▶ **Instruction**
Write every entry out again exactly, please, and skip the pictures.

Segment Start: Data

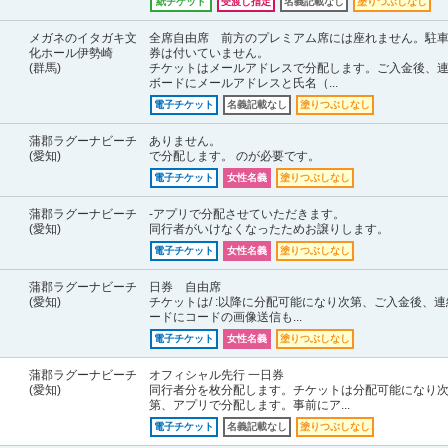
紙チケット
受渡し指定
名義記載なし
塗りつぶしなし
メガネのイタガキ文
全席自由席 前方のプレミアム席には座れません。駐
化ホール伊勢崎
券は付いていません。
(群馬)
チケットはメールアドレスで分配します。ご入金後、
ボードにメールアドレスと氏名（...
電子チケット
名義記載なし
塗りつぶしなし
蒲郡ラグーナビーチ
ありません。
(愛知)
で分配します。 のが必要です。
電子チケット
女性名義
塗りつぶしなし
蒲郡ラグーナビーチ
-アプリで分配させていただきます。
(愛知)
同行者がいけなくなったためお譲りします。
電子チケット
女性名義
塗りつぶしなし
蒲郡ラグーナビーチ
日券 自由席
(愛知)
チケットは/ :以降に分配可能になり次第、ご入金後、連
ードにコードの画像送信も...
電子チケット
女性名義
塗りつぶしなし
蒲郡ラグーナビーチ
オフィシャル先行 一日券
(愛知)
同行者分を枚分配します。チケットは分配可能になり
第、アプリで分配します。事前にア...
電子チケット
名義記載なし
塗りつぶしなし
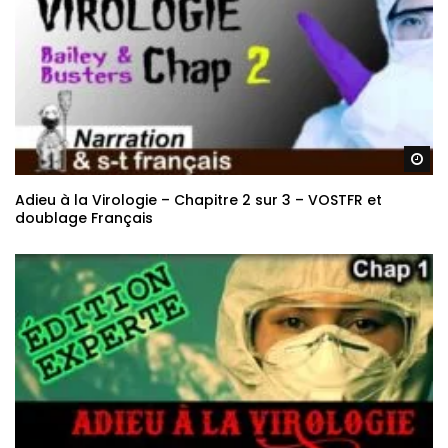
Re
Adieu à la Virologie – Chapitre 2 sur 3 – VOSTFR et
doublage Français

Segment End: Data

▶ **Task answer**
紙チケット
受渡し指定
名義記載なし
塗りつぶしなし
メガネのイタガキ文
全席自由席 前方のプレミアム席には座れません。駐
化ホール伊勢崎
券は付いていません。
(群馬)
チケットはメールアドレスで分配します。ご入金後、
ボードにメールアドレスと氏名（...
電子チケット
名義記載なし
塗りつぶしなし
蒲郡ラグーナビーチ
ありません。
(愛知)
で分配します。 のが必要です。
電子チケット
女性名義
塗りつぶしなし
蒲郡ラグーナビーチ
-アプリで分配させていただきます。
(愛知)
同行者がいけなくなったためお譲りします。
電子チケット
女性名義
塗りつぶしなし
蒲郡ラグーナビーチ
日券 自由席
(愛知)
チケットは/ :以降に分配可能になり次第、ご入金後、連
ードにコードの画像送信も...
電子チケット
女性名義
塗りつぶしなし
蒲郡ラグーナビーチ
オフィシャル先行 一日券
(愛知)
同行者分を枚分配します。チケットは分配可能になり
第、アプリで分配します。事前にア...
電子チケット
名義記載なし
塗りつぶしなし
Re
Adieu à la Virologie – Chapitre 2 sur 3 – VOSTFR et
doublage Français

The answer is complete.